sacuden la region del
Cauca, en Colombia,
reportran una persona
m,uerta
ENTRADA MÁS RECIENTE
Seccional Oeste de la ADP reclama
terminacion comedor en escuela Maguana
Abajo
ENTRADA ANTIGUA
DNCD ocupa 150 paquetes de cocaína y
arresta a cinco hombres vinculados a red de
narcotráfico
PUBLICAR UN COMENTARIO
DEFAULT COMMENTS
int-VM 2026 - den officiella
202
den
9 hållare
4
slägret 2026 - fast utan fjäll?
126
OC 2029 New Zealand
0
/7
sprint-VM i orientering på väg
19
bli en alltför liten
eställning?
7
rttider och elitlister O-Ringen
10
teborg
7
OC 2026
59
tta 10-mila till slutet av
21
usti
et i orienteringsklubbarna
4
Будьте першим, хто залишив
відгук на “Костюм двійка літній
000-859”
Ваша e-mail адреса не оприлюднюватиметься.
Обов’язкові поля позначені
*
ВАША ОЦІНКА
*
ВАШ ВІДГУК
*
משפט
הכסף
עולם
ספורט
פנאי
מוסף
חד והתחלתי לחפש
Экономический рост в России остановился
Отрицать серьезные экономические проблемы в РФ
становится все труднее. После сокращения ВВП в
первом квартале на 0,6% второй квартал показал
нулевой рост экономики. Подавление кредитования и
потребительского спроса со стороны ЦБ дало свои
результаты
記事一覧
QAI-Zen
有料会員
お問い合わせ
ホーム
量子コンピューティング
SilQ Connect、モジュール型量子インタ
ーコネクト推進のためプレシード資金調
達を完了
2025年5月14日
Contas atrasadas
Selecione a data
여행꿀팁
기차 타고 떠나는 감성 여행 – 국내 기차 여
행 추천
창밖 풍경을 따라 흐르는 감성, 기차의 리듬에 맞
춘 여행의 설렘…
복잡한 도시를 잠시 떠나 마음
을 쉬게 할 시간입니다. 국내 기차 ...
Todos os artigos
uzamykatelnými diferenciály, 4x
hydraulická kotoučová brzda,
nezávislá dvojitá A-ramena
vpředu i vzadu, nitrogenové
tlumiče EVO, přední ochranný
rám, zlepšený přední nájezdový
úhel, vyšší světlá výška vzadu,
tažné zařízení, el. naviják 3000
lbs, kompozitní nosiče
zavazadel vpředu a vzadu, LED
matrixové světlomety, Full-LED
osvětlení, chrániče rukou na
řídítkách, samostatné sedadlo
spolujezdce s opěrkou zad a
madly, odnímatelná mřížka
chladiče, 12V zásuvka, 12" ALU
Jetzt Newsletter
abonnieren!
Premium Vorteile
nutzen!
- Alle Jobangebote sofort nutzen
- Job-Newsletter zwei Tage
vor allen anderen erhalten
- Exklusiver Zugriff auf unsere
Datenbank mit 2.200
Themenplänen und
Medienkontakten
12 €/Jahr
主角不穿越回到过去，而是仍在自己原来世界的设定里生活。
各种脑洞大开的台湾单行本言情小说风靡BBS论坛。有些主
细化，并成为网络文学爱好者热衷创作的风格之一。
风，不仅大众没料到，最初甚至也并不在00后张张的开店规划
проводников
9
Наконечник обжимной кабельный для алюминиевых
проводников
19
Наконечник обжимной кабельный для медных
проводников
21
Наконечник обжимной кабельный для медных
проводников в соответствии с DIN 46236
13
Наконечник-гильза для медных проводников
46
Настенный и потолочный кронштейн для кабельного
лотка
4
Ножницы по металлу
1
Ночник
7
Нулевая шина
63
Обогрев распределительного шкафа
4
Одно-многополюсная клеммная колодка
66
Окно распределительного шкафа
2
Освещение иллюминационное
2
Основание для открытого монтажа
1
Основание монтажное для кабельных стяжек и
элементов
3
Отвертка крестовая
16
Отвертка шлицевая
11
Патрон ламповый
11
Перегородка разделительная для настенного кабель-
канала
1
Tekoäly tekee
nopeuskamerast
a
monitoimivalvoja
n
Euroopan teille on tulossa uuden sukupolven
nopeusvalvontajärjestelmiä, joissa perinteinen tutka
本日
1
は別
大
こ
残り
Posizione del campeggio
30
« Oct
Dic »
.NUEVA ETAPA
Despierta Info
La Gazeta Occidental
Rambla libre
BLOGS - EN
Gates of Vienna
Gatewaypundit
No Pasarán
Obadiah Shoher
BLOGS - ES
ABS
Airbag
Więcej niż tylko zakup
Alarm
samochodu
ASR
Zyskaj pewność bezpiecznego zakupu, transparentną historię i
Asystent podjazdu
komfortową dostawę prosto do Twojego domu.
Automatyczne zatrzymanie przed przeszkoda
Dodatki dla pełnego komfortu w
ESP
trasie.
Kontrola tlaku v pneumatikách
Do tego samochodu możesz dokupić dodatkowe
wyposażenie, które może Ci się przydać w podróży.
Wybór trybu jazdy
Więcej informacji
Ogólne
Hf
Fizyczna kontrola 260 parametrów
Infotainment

────────────────────────────────────────

- [Work to complete]: Check each line of the data above for the word "vpředu" and copy the ones where it is found.

- [Exercise solution]:
vpředu i vzadu, nitrogenové
zavazadel vpředu a vzadu, LED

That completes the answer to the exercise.